O fato de ser ele próprio alvo de três ações judiciais certamente não justifica um ato extremo. Tinha mulher. Tinha filhos. Amava e era amado. Esse ambiente não lhe era novo. Por isso, acho que as pessoas lógicas não devem se conformar facilmente com a hipótese de suicídio.

O vídeo
Na guerra sem limites morais, tenta-se colocar, entre os fatores que teriam levado Zalewski ao gesto extremo, o seu descontentamento com um vídeo de autoria do youtuber Arthur Moledo do Val, em que este questiona a sua condição de funcionário da Assembleia Legislativa e um dos principais esteios da campanha de Melo. Arthur é ligado ao MBL (Movimento Brasil Livre), que apoia a candidatura de Marchezan.

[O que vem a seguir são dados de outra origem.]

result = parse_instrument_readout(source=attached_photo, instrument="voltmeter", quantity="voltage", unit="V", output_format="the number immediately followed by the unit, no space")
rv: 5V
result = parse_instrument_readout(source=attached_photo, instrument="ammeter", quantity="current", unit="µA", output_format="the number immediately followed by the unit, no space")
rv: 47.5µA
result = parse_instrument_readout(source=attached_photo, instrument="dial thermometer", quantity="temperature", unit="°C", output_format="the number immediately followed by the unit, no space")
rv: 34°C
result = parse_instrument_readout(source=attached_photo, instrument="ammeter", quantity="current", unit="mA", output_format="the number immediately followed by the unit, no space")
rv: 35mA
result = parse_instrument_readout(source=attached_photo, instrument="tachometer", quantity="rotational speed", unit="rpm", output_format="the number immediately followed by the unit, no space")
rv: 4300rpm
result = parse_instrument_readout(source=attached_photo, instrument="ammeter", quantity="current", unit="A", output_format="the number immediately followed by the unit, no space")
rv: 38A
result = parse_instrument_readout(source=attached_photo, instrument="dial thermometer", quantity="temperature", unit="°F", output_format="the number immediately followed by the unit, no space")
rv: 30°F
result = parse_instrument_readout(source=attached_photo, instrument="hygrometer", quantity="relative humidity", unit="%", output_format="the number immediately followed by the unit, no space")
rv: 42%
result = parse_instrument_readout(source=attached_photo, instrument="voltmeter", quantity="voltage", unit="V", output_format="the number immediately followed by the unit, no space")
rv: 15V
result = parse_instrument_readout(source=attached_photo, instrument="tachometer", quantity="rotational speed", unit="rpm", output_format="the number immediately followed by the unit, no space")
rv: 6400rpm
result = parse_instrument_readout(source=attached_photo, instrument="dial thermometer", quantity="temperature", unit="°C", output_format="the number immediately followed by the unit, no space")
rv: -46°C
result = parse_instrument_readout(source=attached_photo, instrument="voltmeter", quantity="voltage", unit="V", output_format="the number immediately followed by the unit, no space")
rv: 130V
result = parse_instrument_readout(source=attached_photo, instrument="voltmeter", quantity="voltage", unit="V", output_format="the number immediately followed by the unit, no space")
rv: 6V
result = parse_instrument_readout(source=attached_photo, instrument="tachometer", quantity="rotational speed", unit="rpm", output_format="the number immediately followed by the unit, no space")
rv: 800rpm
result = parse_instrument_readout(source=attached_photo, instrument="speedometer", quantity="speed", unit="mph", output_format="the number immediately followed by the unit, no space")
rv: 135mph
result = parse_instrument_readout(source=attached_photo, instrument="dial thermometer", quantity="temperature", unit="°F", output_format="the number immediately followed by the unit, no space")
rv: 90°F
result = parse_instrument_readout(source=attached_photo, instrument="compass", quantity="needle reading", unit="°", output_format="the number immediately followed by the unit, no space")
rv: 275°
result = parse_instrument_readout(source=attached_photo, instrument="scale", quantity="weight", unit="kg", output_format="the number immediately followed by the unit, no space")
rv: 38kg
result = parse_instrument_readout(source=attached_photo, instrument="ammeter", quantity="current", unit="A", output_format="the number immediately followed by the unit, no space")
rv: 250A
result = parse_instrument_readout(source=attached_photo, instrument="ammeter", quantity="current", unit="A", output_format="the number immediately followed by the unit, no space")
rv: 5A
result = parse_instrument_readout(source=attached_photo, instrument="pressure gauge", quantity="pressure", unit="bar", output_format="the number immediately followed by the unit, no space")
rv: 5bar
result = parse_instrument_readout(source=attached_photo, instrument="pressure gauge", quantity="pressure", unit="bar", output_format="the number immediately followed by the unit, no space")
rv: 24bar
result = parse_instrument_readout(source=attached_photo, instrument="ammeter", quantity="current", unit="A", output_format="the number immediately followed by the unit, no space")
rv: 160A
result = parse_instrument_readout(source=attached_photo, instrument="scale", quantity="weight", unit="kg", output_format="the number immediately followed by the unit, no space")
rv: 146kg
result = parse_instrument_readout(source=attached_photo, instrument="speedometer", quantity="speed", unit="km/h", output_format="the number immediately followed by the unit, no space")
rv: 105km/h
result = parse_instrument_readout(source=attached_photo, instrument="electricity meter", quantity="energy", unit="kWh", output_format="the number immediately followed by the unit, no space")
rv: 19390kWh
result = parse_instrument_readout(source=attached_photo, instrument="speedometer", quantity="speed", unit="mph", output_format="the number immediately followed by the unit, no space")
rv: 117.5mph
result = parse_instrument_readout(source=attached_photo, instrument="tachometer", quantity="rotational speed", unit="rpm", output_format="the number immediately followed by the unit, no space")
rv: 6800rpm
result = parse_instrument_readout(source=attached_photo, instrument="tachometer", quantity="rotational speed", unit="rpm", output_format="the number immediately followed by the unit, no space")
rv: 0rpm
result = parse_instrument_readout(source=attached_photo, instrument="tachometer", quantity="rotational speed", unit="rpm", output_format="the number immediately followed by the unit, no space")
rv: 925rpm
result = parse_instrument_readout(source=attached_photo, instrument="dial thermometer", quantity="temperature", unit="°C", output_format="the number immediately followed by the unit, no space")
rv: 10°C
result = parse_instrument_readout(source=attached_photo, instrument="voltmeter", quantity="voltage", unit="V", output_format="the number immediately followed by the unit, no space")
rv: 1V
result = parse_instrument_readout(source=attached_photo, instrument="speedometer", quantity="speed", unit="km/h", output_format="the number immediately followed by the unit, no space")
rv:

É espantoso que se possa descer tão baixo. Reitero: na hipótese de que se trate mesmo de um suicídio, é evidente que tentar atribuí-lo a ações judiciais de adversários ou a um vídeo — práticas corriqueiras da política, próprias de um meio ao qual Zalewski pertencia por opção — é de uma indignidade assombrosa. Trata-se de um esforço para fazer um morto render votos; trata-se de uma exploração baixa e vil de uma tragédia pessoal e familiar; trata-se de uma vigarice política de incrível irresponsabilidade; trata-se de um esforço deliberado de tentar fazer o ódio tomar o lugar do bom senso.

Concluo
A degola não está entre os métodos corriqueiros de suicídio, como sabem todas as pessoas obrigadas a lidar com isso. Ao contrário: é uma ocorrência raríssima. Por isso, é bom que não se descarte o homicídio. Na hipótese, no entanto, de que Zalewski tenha se suicidado, parece-me evidente que se deve deixar de lado a motivação política. Nem ações judiciais nem vídeo representavam golpes duros o suficiente para levar alguém a gesto tão extremo. Até o suicídio tem literatura específica, que desautoriza essa ilação.

Insistir nisso é coisa de vigaristas que pretendem faturar em cima de um cadáver.